**Source text**
--------

ONTARIO COURT OF JUSTICE
CITATION: C.B.Z. v. A.R.J., 2026 ONCJ 230
DATE: 2026-04-23
COURT FILE No.: Woodstock D74/24
BETWEEN:
C.B.Z.
Applicant
— AND —
A.R.J.
Respondent
Before Justice S. E. J. Paull
Reasons on Costs
Released April 23, 2026
Upasana Kang...................................................................................... counsel for the applicant
W. Gerald Punnett............................................................................ counsel for the respondent
PAULL J.:
[1] Before the court is the issue of costs following the trial which took place over four days dealing with decision-making, primary residence, parenting time, child support, and police assistance with respect to the parties’ two children.
[2] Each party sought sole decision-making and primary residence with parenting time to the other. Both parties sought to impute income on the other for the purposes of child support, and C.B.Z. sought a police enforcement clause.
[3] The final order granted primary residence to A.R.J. with joint decision-making with A.R.J. having the authority to make decisions regarding health and education. C.B.Z. was granted liberal parenting time and was required to pay ongoing child support on an imputed income of $21,000. His request for a police assistance clause was dismissed.
[4] The court invited written submissions on costs which both parties filed. Unfortunately, the brief submissions provided were not particularly helpful.
[5] A.R.J. appears to seek full indemnity costs of $18,343.29, or alternatively partial indemnity costs of $12,228.86, based on her success. C.B.Z. appears to seek partial indemnity costs of $17,877, despite A.R.J.’s succuss, on the basis of her unreasonable conduct.

--------

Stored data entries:
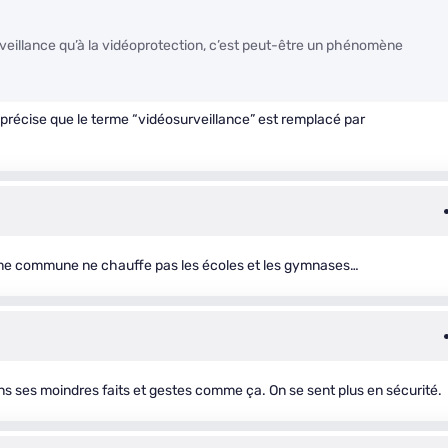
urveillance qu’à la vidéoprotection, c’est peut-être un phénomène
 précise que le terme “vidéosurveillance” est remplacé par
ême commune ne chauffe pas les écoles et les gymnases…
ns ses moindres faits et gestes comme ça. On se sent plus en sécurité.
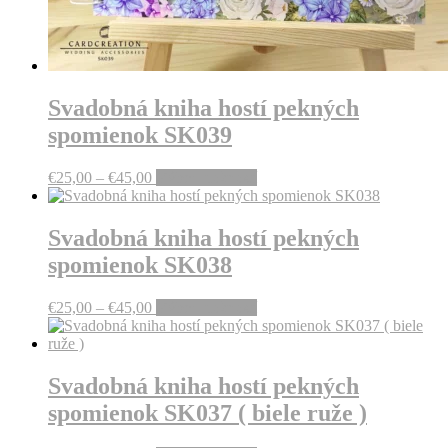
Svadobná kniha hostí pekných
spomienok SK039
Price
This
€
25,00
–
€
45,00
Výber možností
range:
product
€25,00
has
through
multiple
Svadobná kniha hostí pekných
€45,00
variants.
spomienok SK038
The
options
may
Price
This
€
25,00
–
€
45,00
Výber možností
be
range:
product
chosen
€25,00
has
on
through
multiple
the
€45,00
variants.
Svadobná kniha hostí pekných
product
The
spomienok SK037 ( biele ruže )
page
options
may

--------

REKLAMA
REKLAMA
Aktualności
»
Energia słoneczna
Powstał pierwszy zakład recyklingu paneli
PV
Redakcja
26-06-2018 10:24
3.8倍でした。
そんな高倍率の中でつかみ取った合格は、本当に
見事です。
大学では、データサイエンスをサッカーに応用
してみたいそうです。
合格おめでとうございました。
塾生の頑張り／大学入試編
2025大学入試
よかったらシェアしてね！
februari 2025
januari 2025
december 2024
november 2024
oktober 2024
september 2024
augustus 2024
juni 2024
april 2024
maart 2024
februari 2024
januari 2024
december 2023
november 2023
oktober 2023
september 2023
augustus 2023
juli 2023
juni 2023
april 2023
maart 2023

--------

**List of tasks**
• A. Condense the paragraph of the costs ruling that begins "The final order granted primary residence" into a short bulleted list that keeps its main facts.
• B. Write out the portion of the costs ruling between "[2] Each party" and "not particularly helpful.", inclusive.
• C. Write the next part of the costs ruling, picking up right after its final paragraph.

**Answers given**
• A.
- A.R.J. received primary residence and joint decision-making, with authority over health and education decisions.
- C.B.Z. received liberal parenting time.
- C.B.Z. must pay ongoing child support on an imputed income of $21,000.
- C.B.Z.'s request for a police assistance clause was dismissed.

• B.
[2] Each party sought sole decision-making and primary residence with parenting time to the other. Both parties sought to impute income on the other for the purposes of child support, and C.B.Z. sought a police enforcement clause.
[3] The final order granted primary residence to A.R.J. with joint decision-making with A.R.J. having the authority to make decisions regarding health and education. C.B.Z. was granted liberal parenting time and was required to pay ongoing child support on an imputed income of $21,000. His request for a police assistance clause was dismissed.
[4] The court invited written submissions on costs which both parties filed. Unfortunately, the brief submissions provided were not particularly helpful.

• C.
[6] Modern costs rules are designed to foster four fundamental purposes (1) to partially indemnify successful litigants; (2) to encourage settlement, (3) to discourage and sanction inappropriate behaviour by litigants and; (4) to ensure that cases are dealt with justly under subrule 2 (2) of the Family Law Rules). Mattina v. Mattina, 2018 ONCA 867.
[7] Costs can be used to sanction behaviour that increases the duration and expense of litigation, or is otherwise unreasonable or vexatious. In short, it has become a routine matter for courts to employ the power to order costs as a tool in the furtherance of the efficient and orderly administration of justice. British Columbia (Minister of Forests) v. Okanagan Indian Band, 2002, S.C.C., supra, paragraph 25.
[8] Subrule 24 (3) of the Family Law Rules (the rules) creates a presumption of costs in favour of the successful party. Consideration of success is the starting point in determining costs. Sims-Howarth v. Bilcliffe 2000 22584 (ON SC), [2000] O.J. No. 330 (SCJ- Family Court). To determine whether a party has been successful, the court should take into account how the order or eventual result compares to any settlement offers that were made. Lawson v. Lawson 2008 23496 (ON SC), [2008] O.J. No. 1978 (SCJ); Reichert v. Bandola, 2024 ONSC 4573.
[9] The failure to make an offer to settle much earlier by either party is unreasonable behaviour. Subrule 2(4) imposes a duty on parties and their lawyers to promote the primary objective of the rules to deal with cases justly (Rule 2(2)). This includes taking appropriate steps to save time and expense. See: Subrule 2 (3). Offers to settle play an important role in saving time and expense by promoting settlements, focusing parties and often narrowing issues in dispute. Laing v. Mahmoud, 2011 ONSC 6737. The failure to serve an offer to settle will be an adverse factor when assessing costs.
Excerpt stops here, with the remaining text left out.